* Extrait du texte:
Ce qui frappe rapidement, c’est la manière dont Eriksholm installe son ambiance. On n’a pas besoin de longues expositions ou de cinématiques pompeuses. Tout est dans les regards, dans les silences, dans l’architecture même de la ville. Un murmure de révolte traverse les murs décrépis, les ruelles humides et les quartiers sous tension. Il y a une beauté brute dans ce monde, une élégance froide, inspirée de la Scandinavie du début du XXe siècle, à la fois familière et troublante.
L’histoire est prenante, mais pas toujours limpide. Par moments, on aurait aimé plus de clarté dans les motivations, dans les enchaînements. Le jeu fait le choix de l’implicite, de la suggestion, de l’ambiguïté. Parfois, ça fonctionne. D’autres fois, ça laisse un goût d’inachevé. Mais ce qui est certain, c’est que l’on s’attache à Hanna et à sa quête. On veut comprendre ce qui est arrivé à Herman, on veut savoir ce qui se cache derrière cette traque absurde. Et même si tout ne nous est pas servi sur un plateau, l’envie d’aller au bout ne faiblit jamais.

* Supports fournis:

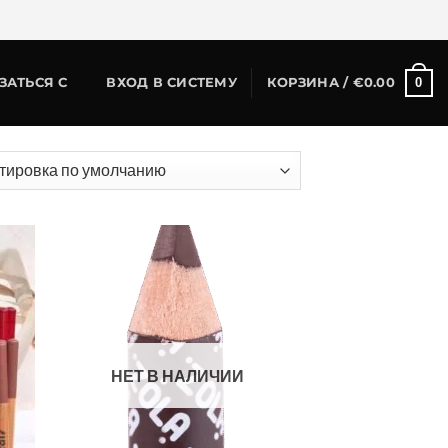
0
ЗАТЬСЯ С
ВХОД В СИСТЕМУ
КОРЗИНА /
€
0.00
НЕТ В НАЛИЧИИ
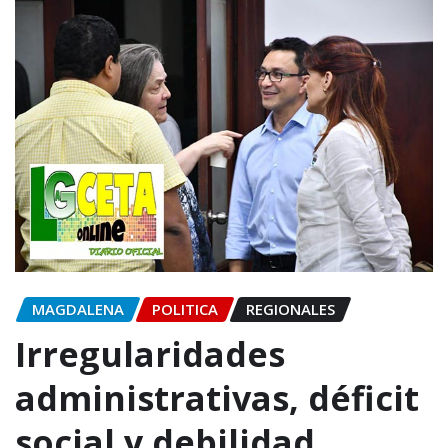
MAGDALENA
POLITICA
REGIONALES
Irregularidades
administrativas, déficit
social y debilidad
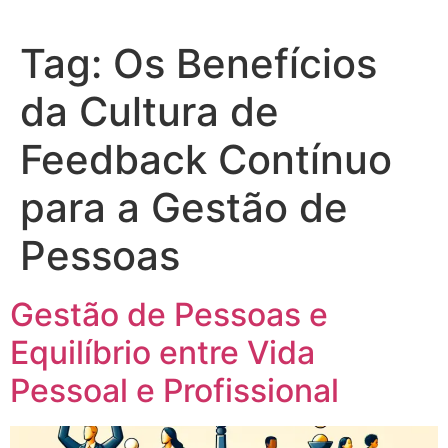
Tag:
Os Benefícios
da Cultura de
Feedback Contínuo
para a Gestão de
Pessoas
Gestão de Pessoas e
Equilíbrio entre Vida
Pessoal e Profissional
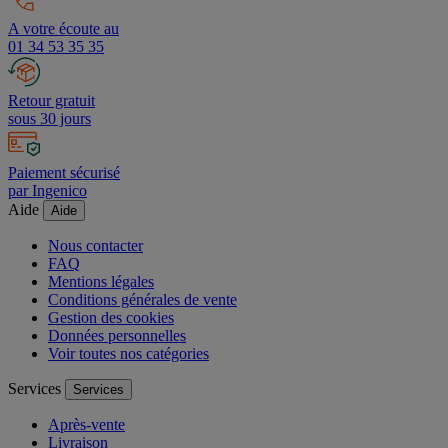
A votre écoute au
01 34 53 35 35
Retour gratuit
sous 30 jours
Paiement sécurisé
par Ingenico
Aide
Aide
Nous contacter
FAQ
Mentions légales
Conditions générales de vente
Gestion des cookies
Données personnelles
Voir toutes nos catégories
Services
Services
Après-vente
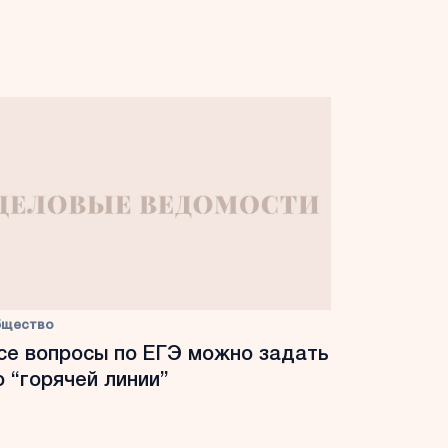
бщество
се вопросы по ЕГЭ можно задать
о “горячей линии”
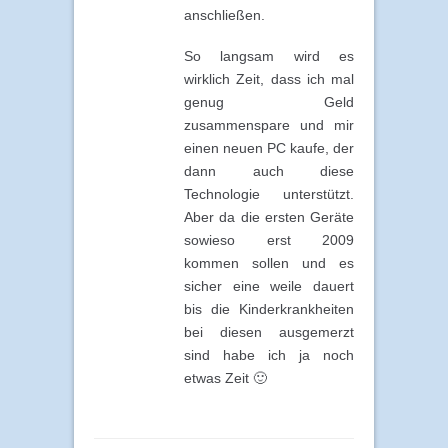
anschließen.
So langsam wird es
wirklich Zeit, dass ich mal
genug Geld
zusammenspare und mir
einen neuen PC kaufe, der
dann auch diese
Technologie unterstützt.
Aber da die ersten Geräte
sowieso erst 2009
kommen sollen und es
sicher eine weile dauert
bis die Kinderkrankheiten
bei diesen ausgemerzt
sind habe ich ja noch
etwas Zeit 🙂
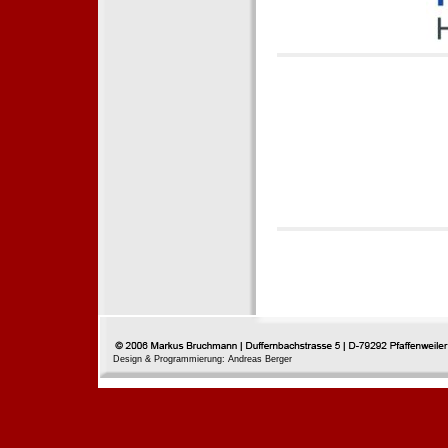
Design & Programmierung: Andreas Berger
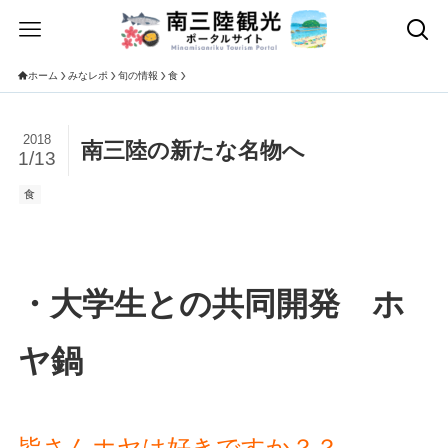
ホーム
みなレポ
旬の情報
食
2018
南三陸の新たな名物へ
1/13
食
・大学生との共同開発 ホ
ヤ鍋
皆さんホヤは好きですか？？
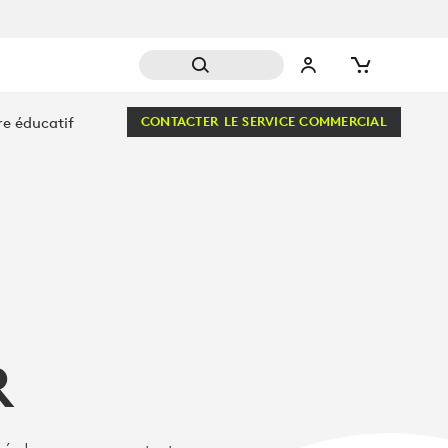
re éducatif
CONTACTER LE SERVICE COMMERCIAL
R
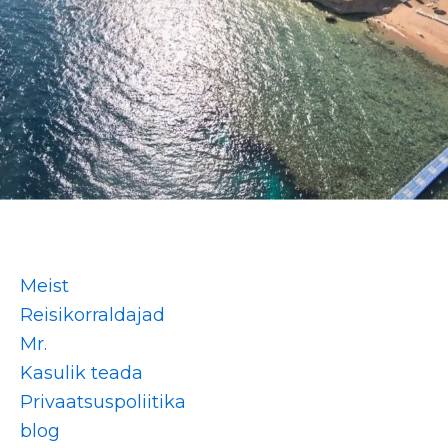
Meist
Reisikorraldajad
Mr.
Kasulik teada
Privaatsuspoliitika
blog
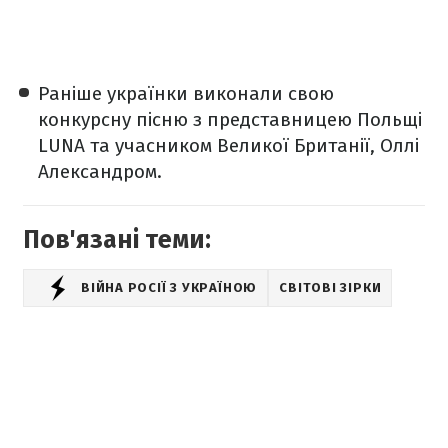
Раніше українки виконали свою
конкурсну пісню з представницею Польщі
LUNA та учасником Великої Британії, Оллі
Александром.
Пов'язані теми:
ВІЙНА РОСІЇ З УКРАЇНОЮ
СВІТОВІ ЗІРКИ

* Consignes:
a – Traduisez en anglais la phrase suivante de l'extrait : « Le jeu fait le choix de l’implicite, de la suggestion, de l’ambiguïté. »
b – Répondez brièvement aux questions suivantes à partir de l'extrait, en numérotant vos réponses de la même façon.
(i) De quelle région et de quelle époque s'inspire l'élégance froide du monde décrit ?
(ii) À quel personnage et à quelle quête s'attache-t-on ?
(iii) De quel personnage veut-on comprendre ce qui lui est arrivé ?
c – Recopiez fidèlement le passage de l'extrait qui s'ouvre sur les mots « L’histoire est prenante, mais » et se ferme sur « ne faiblit jamais. ».

* Corrigé:
a – The game opts for the implicit, for suggestion, for ambiguity.

b –
(i) De la Scandinavie du début du XXe siècle.
(ii) À Hanna et à sa quête.
(iii) De Herman.

c –
L’histoire est prenante, mais pas toujours limpide. Par moments, on aurait aimé plus de clarté dans les motivations, dans les enchaînements. Le jeu fait le choix de l’implicite, de la suggestion, de l’ambiguïté. Parfois, ça fonctionne. D’autres fois, ça laisse un goût d’inachevé. Mais ce qui est certain, c’est que l’on s’attache à Hanna et à sa quête. On veut comprendre ce qui est arrivé à Herman, on veut savoir ce qui se cache derrière cette traque absurde. Et même si tout ne nous est pas servi sur un plateau, l’envie d’aller au bout ne faiblit jamais.